With great big yacht ownership, comes great big responsibility. For billionaire Paul Allen, best known as the co-founder of Microsoft along with Bill Gates, that responsibility should be concern for the environment.
Allen, who is worth an estimated $18.2 billion, is being accused by Cayman Island officials of shirking that responsibility. His $160 million 300-foot mega-yacht, MV Tatoosh — ranked the forty-third super-yacht in the world — may be seized for claims it had destroyed 14,000 square feet of protected Caribbean reef. The damage caused by an anchor supposedly dragging through protected coral could come with a high price — a $600,000 fine and up to four years in prison.
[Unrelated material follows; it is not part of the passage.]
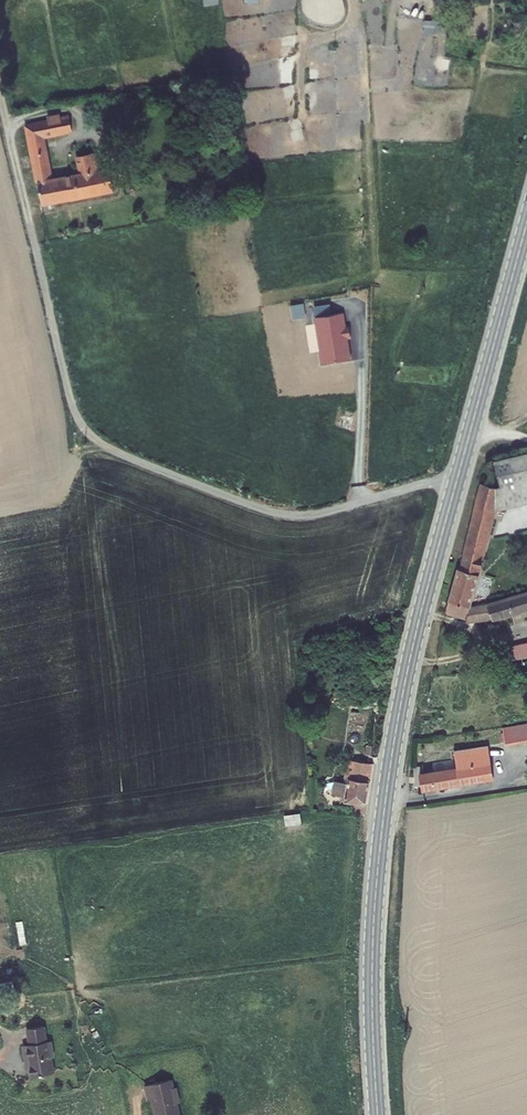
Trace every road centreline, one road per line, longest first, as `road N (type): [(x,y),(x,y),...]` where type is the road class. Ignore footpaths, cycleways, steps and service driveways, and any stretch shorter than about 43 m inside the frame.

The Daily Mail reports that Tim Austin, the deputy director of research and Department of the Environment said that under the Cayman Islands national conservation law, damaging coral could be prosecuted as a criminal offense.
Allen’s team has fired back explaining the incident has been “greatly exaggerated.” While they are fully co-operating, a spokesperson for Allen’s investment and philanthropy firm, Vulcan, said that “the crew moved the vessel, on its own accord, as soon as it learned from local divers that there might be a problem.”
This recent debacle comes with an ironic twist. The philanthropist has championed sea-related environmental causes in the past, spending $2.6 million in 2014 to fund the University of British Columbia’s “Sea Around Us” to fight illegal fishing. Last year, he also funded the Smart Catch initiative to implore restaurants to use sustainable seafood.